Too often when teens fall into a depression it’s chalked up to smartphones and average teenage angst. While those factors are unfortunately incredibly prevalent in our society, they aren’t influential enough to cause the same widespread panic as chemistry; nor does it leave the same anxiety of four hours of homework after six hours of school. Not to mention it’s been preached constantly that joining a sport is a must – maybe soccer, if not soccer, maybe cross country. If not a sport then maybe a club or two or three or four. Add on another one to two hours. That makes eleven hours, not even considering part time jobs: It’s lunacy to carry the belief that kids as young as fourteen can handle this workload, and it gets heavier each year.
Teenagers at Bedford High School are brilliant and talented and responsible above the standards most teenagers are held to: And herein lies the issue – we are being trained to become adults, contributing members of society, independent and scholarly. And while those may seem like simple expectations, most of us are just trying to decide whether to eat dinner or study the names of men who were historically awful at making decisions.
Spoken or unspoken, in the air is the overwhelming feeling that whatever we do isn’t enough; getting an A- on a paper used to feel good, until the girl next to you got an A+. Will we ever stop comparing ourselves to others? Will we ever look past our GPAs and extracurriculars? Will we ever stop attaching a grade to our value as people?
We all have our loves and passions and opinions. Our job as teenagers is to search for the paths we want to take in life, explore politics or religion, marketing or painting.
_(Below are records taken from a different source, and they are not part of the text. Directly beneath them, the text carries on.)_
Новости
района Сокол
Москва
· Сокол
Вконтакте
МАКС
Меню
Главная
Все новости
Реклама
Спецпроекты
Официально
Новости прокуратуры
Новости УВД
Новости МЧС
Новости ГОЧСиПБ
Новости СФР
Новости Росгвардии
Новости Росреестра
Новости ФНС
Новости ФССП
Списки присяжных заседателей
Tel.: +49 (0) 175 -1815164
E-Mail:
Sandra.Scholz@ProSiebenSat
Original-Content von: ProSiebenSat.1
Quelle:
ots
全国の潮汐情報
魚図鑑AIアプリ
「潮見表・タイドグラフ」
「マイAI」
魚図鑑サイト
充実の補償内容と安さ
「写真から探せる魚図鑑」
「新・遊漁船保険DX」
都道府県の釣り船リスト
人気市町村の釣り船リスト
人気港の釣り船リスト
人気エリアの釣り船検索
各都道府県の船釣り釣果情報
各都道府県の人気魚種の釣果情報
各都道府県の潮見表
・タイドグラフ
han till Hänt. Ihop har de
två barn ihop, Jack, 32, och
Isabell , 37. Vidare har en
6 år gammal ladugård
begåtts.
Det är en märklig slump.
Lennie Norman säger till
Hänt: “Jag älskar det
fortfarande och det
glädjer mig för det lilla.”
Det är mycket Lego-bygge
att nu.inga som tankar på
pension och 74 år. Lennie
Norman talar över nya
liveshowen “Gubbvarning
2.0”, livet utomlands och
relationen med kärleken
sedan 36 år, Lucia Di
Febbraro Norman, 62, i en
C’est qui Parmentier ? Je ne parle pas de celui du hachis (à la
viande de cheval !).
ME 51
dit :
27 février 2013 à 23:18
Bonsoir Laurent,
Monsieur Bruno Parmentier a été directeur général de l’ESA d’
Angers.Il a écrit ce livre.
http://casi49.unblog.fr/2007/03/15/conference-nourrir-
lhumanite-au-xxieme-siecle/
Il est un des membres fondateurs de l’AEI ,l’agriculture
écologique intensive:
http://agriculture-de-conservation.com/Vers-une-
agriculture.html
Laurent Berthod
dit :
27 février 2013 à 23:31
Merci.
But in an environment where certain passions are valued at a much higher level than others, it’s easy to fall into a path made for someone else: We need time to figure ourselves out before college, we need time to sleep and smile and laugh. We need time to make mistakes and forge friendships. We are tired, and we need support and understanding.
One junior at Bedford High School, when asked why they do not feel valued in their school, says, “There are so many unachievable standards that I feel I need to reach, constant pressure about what I want to do and what college I want to go to when all I want to be is happy.” We are constantly pushed to do better, and to be better, so it comes highly appreciated when a teacher or administrator says they are proud of us once in awhile.
Mental illness in teenagers is currently at record breaking rates, and it’s not because of breakups, Instagram or hormonal imbalances: It’s because we are exhausted yet expected to bear enormous responsibilities and expectations; I don’t have all the answers but I know that many teens are sad and are feeling neglected. Together, the BHS community can band as one to let students know they are not alone and they are valued.